*Exercise description:* Write out exactly, please, every line from the beginning of the entries to the line holding "33: (424, 213, 2.06)", and no pictures.

Collected data entries:
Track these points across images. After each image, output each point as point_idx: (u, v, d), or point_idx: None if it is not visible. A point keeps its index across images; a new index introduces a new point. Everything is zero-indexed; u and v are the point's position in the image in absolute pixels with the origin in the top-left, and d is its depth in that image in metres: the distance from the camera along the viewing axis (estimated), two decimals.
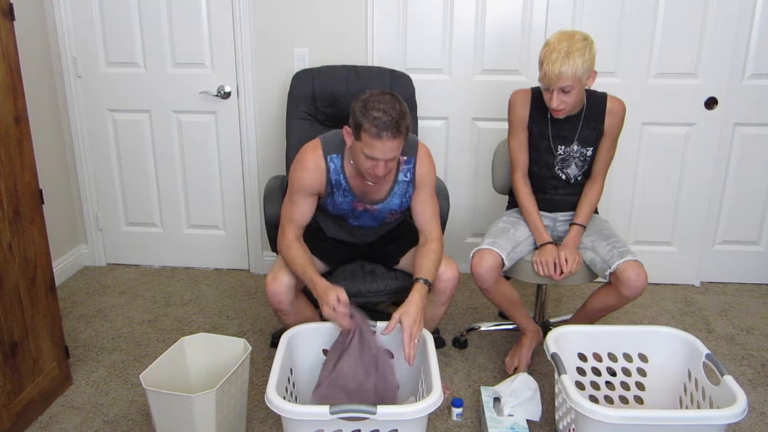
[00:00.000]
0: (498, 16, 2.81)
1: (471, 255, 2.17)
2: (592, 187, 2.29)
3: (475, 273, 2.14)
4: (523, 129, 2.25)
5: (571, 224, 2.26)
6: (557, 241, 2.34)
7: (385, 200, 2.05)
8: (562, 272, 2.16)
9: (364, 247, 2.27)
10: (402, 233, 2.25)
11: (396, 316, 1.85)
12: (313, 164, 1.96)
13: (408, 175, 2.03)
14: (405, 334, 1.82)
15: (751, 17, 2.75)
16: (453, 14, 2.82)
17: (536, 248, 2.26)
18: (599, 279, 2.27)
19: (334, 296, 1.84)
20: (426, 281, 1.94)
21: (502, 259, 2.14)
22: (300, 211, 2.01)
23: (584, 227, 2.25)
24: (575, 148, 2.21)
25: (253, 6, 2.86)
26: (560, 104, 2.03)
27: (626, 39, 2.78)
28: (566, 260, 2.16)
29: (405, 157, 2.01)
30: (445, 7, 2.81)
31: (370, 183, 1.94)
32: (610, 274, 2.10)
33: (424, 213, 2.06)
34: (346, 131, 1.88)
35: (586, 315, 2.28)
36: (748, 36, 2.77)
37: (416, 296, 1.89)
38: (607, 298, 2.17)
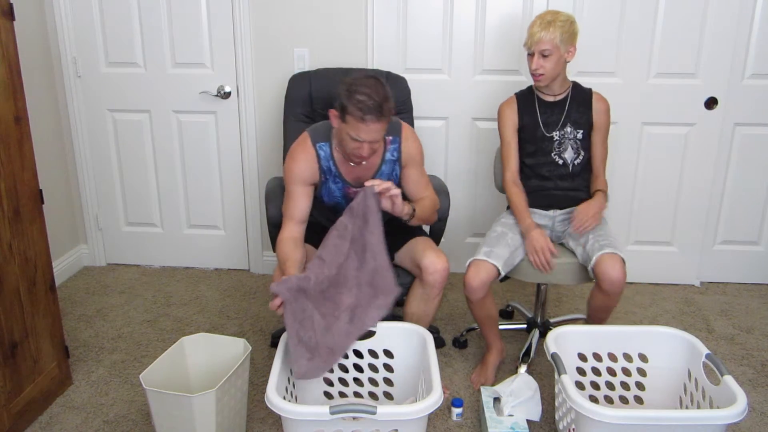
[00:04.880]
0: (498, 15, 2.81)
1: (467, 264, 2.17)
2: (597, 179, 2.34)
3: (467, 285, 2.14)
4: (514, 135, 2.32)
5: (594, 192, 2.30)
6: (555, 240, 2.35)
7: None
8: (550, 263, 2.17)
9: None
10: (395, 228, 2.24)
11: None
12: (303, 154, 2.05)
13: (394, 154, 2.11)
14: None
15: (751, 17, 2.75)
16: (453, 14, 2.82)
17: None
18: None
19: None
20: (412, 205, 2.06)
21: (498, 270, 2.14)
22: (297, 204, 2.06)
23: (605, 192, 2.30)
24: (568, 129, 2.28)
25: (253, 6, 2.86)
26: (539, 68, 2.16)
27: (626, 39, 2.78)
28: (593, 216, 2.20)
29: (390, 137, 2.09)
30: (445, 7, 2.81)
31: (353, 164, 2.05)
32: (592, 269, 2.10)
33: (418, 188, 2.16)
34: (333, 114, 1.95)
35: (591, 319, 2.27)
36: (748, 36, 2.77)
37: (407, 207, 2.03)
38: (596, 296, 2.16)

*Answer to this problem:*
Track these points across images. After each image, output each point as point_idx: (u, v, d), or point_idx: None if it is not visible. A point keeps its index across images; a new index introduces a new point. Everything is zero-indexed; u and v are the point's position in the image in absolute pixels with the origin in the top-left, and d is its depth in that image in metres: the distance from the camera along the viewing axis (estimated), two decimals.
[00:00.000]
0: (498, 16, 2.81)
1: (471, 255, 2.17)
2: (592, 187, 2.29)
3: (475, 273, 2.14)
4: (523, 129, 2.25)
5: (571, 224, 2.26)
6: (557, 241, 2.34)
7: (385, 200, 2.05)
8: (562, 272, 2.16)
9: (364, 247, 2.27)
10: (402, 233, 2.25)
11: (396, 316, 1.85)
12: (313, 164, 1.96)
13: (408, 175, 2.03)
14: (405, 334, 1.82)
15: (751, 17, 2.75)
16: (453, 14, 2.82)
17: (536, 248, 2.26)
18: (599, 279, 2.27)
19: (334, 296, 1.84)
20: (426, 281, 1.94)
21: (502, 259, 2.14)
22: (300, 211, 2.01)
23: (584, 227, 2.25)
24: (575, 148, 2.21)
25: (253, 6, 2.86)
26: (560, 104, 2.03)
27: (626, 39, 2.78)
28: (566, 260, 2.16)
29: (405, 157, 2.01)
30: (445, 7, 2.81)
31: (370, 183, 1.94)
32: (610, 274, 2.10)
33: (424, 213, 2.06)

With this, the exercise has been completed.